Statement sleeves: Why slouch is the new structured

Say what you may about their impracticality, knuckle-grazing sleeves are taking the street style crowd by storm. But why are millennials opting for extra-long instead of extra-large?

One’s an incident, two’s a coincidence, three’s a trend. Spotting a trend across three or more major catwalks — or seasons, even — might just be the fashion equivalent of bingo. Except, instead of geriatric players with a port and shandy, think millennials scrolling through Instagram on their rose gold iPhone 6s. Spring/summer 2017 saw a wave of look-at-me sleeves, with the likes of Balenciaga, Gucci, and Vetements leading the pack.

At Gucci, where the set was doused in an LSD-infused atmosphere, sleeves were similarly brought to new heights in the forms of ruffled tulle, sequinned fringe, and ballooned drapery. Over at Balenciaga, they were boxy and angular; think 80s power dressing multiplied by ten. On the streets, style mavens are flaunting their sleeves in every thinkable permutation — leg-o’-mutton, ruffled, flared, sculptural – the list is endless.

But sleeve focus isn’t new. Dating as far back as the 14th century, sleeves were seen in a variety of styles spanning a multitude of cultures — from Henry the Eighth’s voluminous sleeves to the floor-grazing sleeves of traditional Chinese Hanfus of the Han Dynasty. In the Victorian era alone, sleeves fluctuated from fitted to full. “Sleeves have always been experimented with,” says leading British stylist Zoe Lem. “I think the idea of a play on traditional silhouette is a good thing.”
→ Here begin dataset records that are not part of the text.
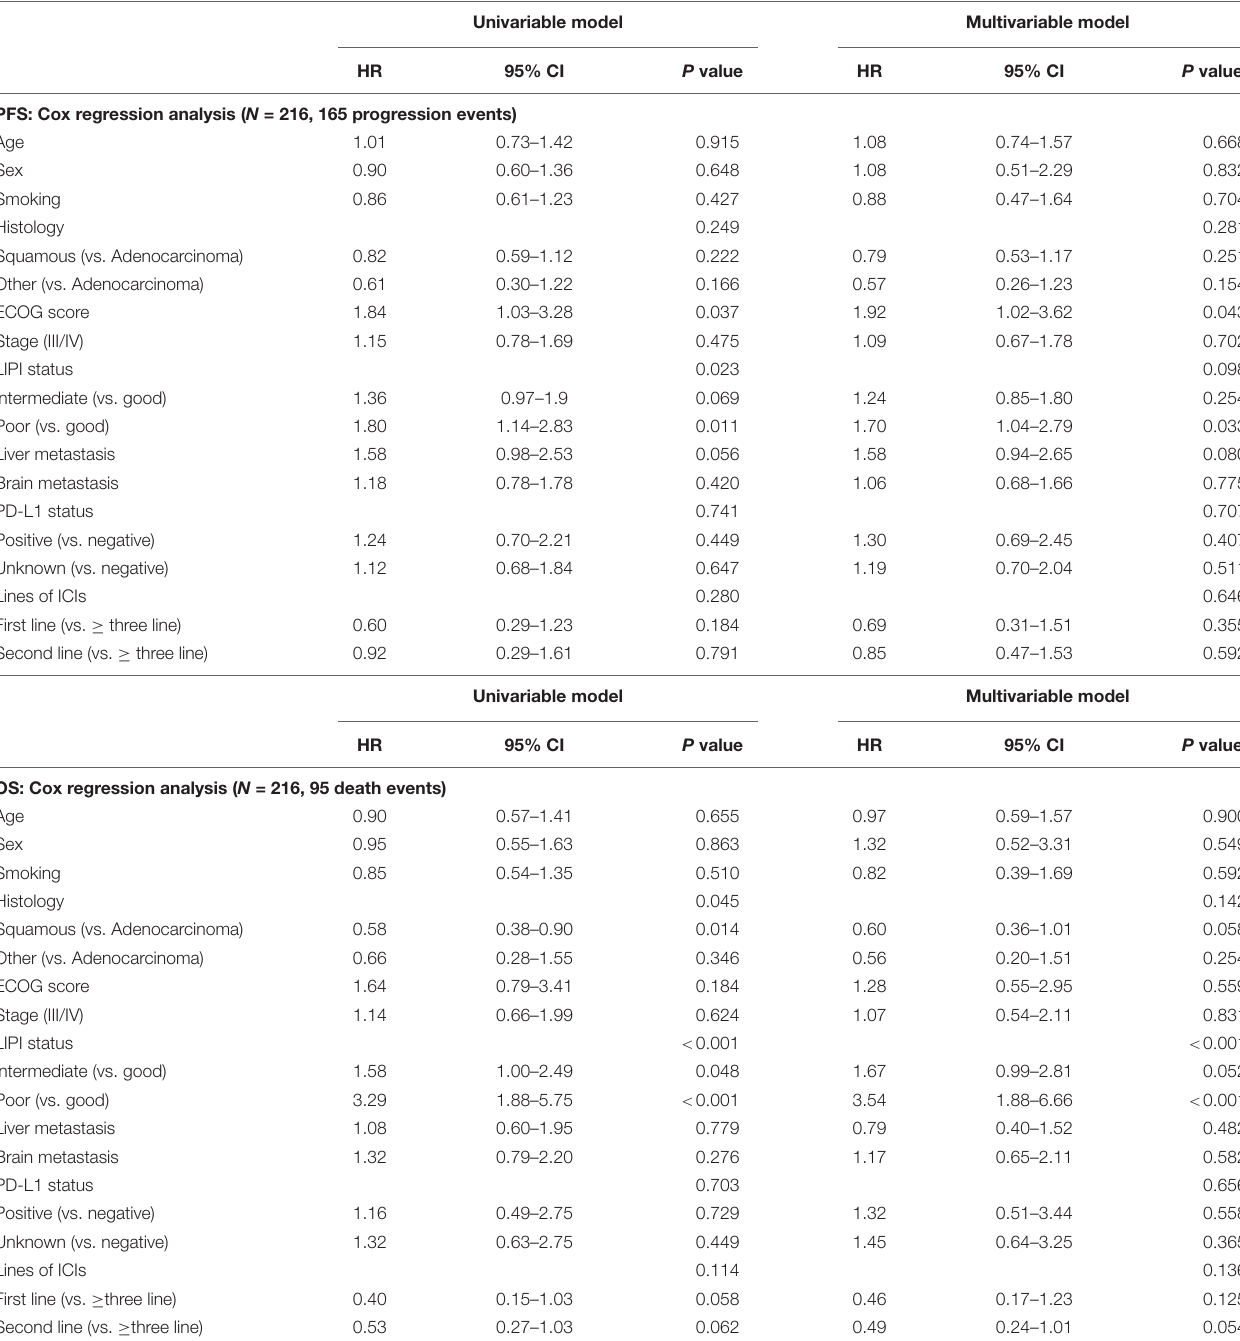
TABLE 2 | Univariable and multivariable analyses of progression-free survival (PFS) and overall survival (OS) in patients with ICIs monotherapy. Univariable model Multivariable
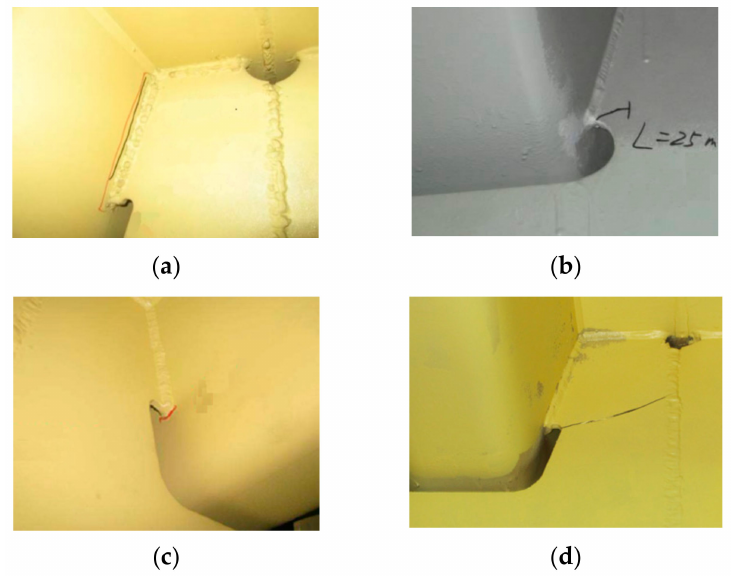
Figure 1. Observed fatigue cracks at ( a ) RF-R; ( b ) RF-F; ( c ) RF-W; ( d )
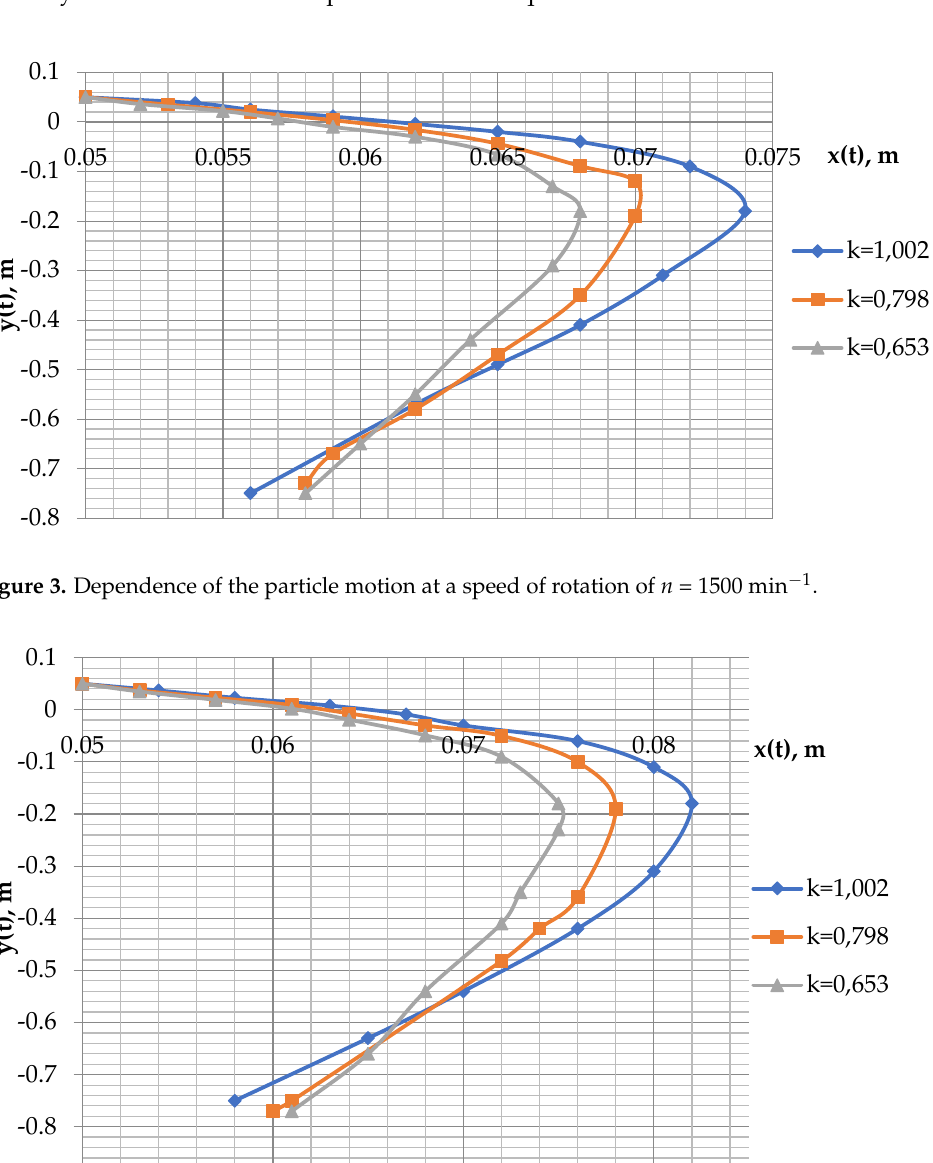
-0.9 Figure 4. Dependence of the particle motion at a rotation frequency of n = 2250 min − 1 .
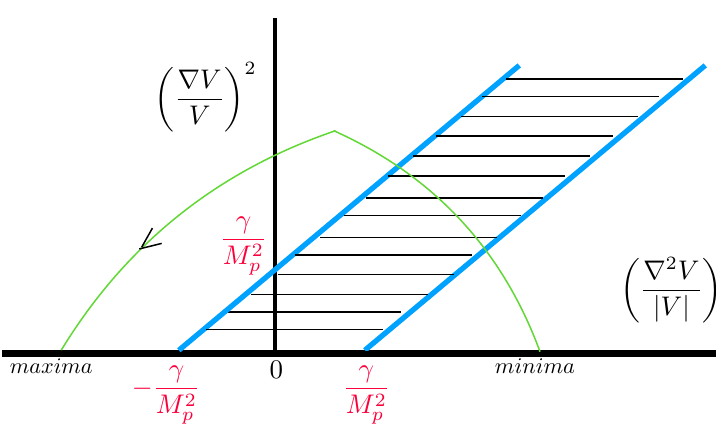
Figure 6 . Constraints for the potential of a single modulus when V ∝ m 2 γ . In the barred region the gravitational interaction is stronger than the scalar one. If a dS minimum exists, and the potential vanishes at infinity, there must be also a local maximum. This is not possible because going from a minimum to a maximum in field space (green line) one has to go through the forbidden region. The constraint disappears as M p → ∞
There does, however, seem to be a shift from the deliberately ornate. A surprising exception on the Balenciaga catwalk, was a floor-length raincoat with sleeves of matched length. At Vetements, they were hyperextended, almost hitting the knee — a move borrowed from their past seasons. At Marques’Almeida, long sleeves ran the gamut of textiles from their signature raw denim to sheer mesh to beach-chair stripes.

Now, it seems to be all about the slouch and a nonchalant disregard for fit. Sleeves are elongated to new lengths, falling way beyond the wrists, hiding the hands. “I feel like it’s an extension of shirting, and it’s a cut and style that so many different brands can adopt,” says British fashion journalist and presenter Antonia O’Brien. “It’s something that Balenciaga could do but also Zara, so it’s not something that only the top tier brands can do. It’s really easy for high end brands to knock off.” But what came before the extra-long sleeve?
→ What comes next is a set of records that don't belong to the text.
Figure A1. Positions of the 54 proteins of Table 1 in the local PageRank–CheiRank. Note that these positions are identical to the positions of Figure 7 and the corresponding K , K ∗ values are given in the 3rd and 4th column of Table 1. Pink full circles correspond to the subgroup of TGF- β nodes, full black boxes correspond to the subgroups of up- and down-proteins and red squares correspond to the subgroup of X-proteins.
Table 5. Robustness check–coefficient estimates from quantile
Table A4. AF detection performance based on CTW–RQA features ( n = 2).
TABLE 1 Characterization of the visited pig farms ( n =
That’s right, extra-large. The 1980s were perhaps the decade that embraced big sleeves the most. In 1981, we saw both the romance in Princess Diana’s iconic puff-sleeved wedding dress, and the rebellion in the bishop sleeves of Vivienne Westwood’s Pirate collection. Two seasons ago, we saw JW Anderson pay homage to Westwood’s Keith Haring-printed leg-o’-mutton sleeves. The 1980s bug was clear — Anderson’s sleeves were reminiscent of the New Romantics, who embraced frilly shirts as a gender-bending statement.
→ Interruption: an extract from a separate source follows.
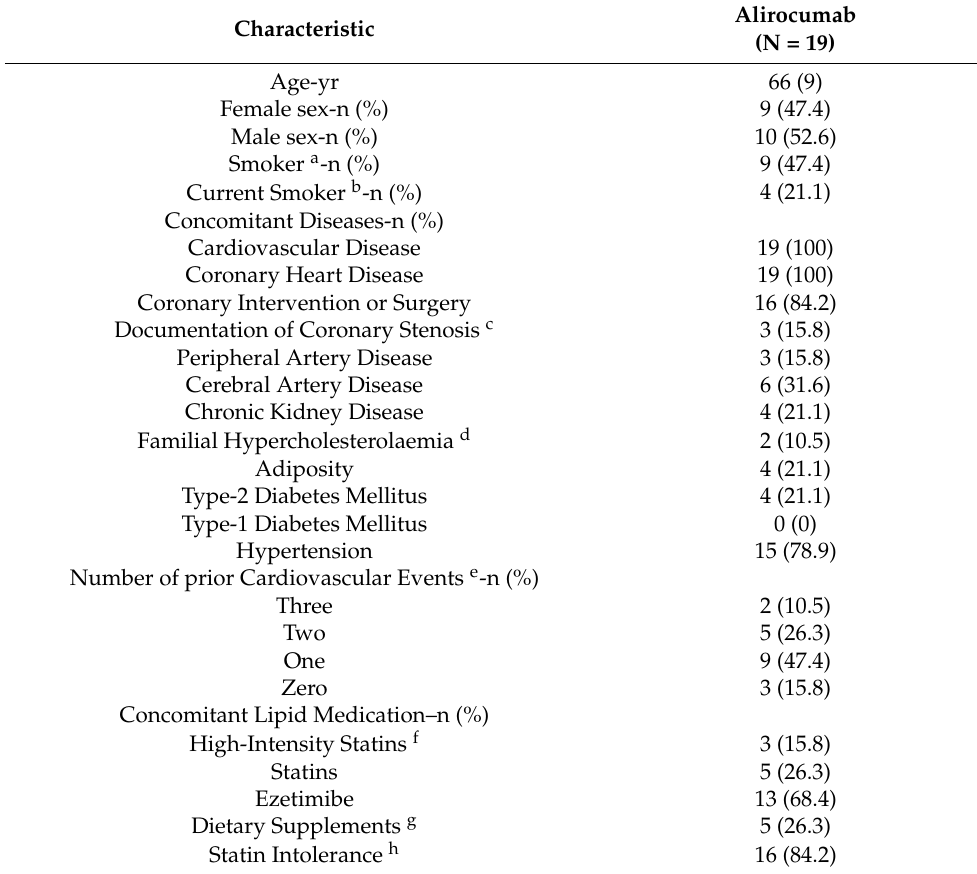
Table 2. Characteristics of Trial Participants (Trial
And thanks to the rise of power dressing in the mid-1980s, sleeves — and shoulder pads — didn’t shy away from size, either. Reaching the size of dinner plates by the end of the era, the power suit became a tool for women to dress for success. British Prime Minister Margaret Thatcher was one of the first to popularise power dressing as a 1980s symbol. Channelling authority wasn’t common for women back then, and the stature of wide shoulders transformed the way women were perceived in the workplace.

So why this, why now? Vetements is arguably the one who proliferated the extra-long sleeve. Its cult-like following by the street style crowd has paved the way for ludicrously long sleeves. The Vetements effect is an interesting one to consider. With its blatantly sacrilegious approach — capitalising on pedestrian pieces with sky-high prices — the move from structured to slouch may be a pledge of allegiance at work. An allegiance to anti-establishment, that is. Vetements skeptics have dubbed their hype as faddish, but if long-time powerhouses Gucci and Céline are on board, doesn’t that signal some staying power?

Lem is doubtful. “I think the elongated sleeve is merely a silhouette edition for the youth and the catwalk. It has no practical element,” she says. “You’ve got the shoulders that often add a certain power, then you’ve got the extra-long sleeve which conveys a certain slumminess, almost zombie-like.”

Be it slouch or structure, both seem to be function as armoury (or arm-ery, if you will) for breaking the glass ceiling. In the 1980s they sought to assert girl boss status; today, they epitomise youth lethargy in a post-Brexit, post-Trump world. Let’s just hope these sleeves don’t get in the way of getting our hands dirty.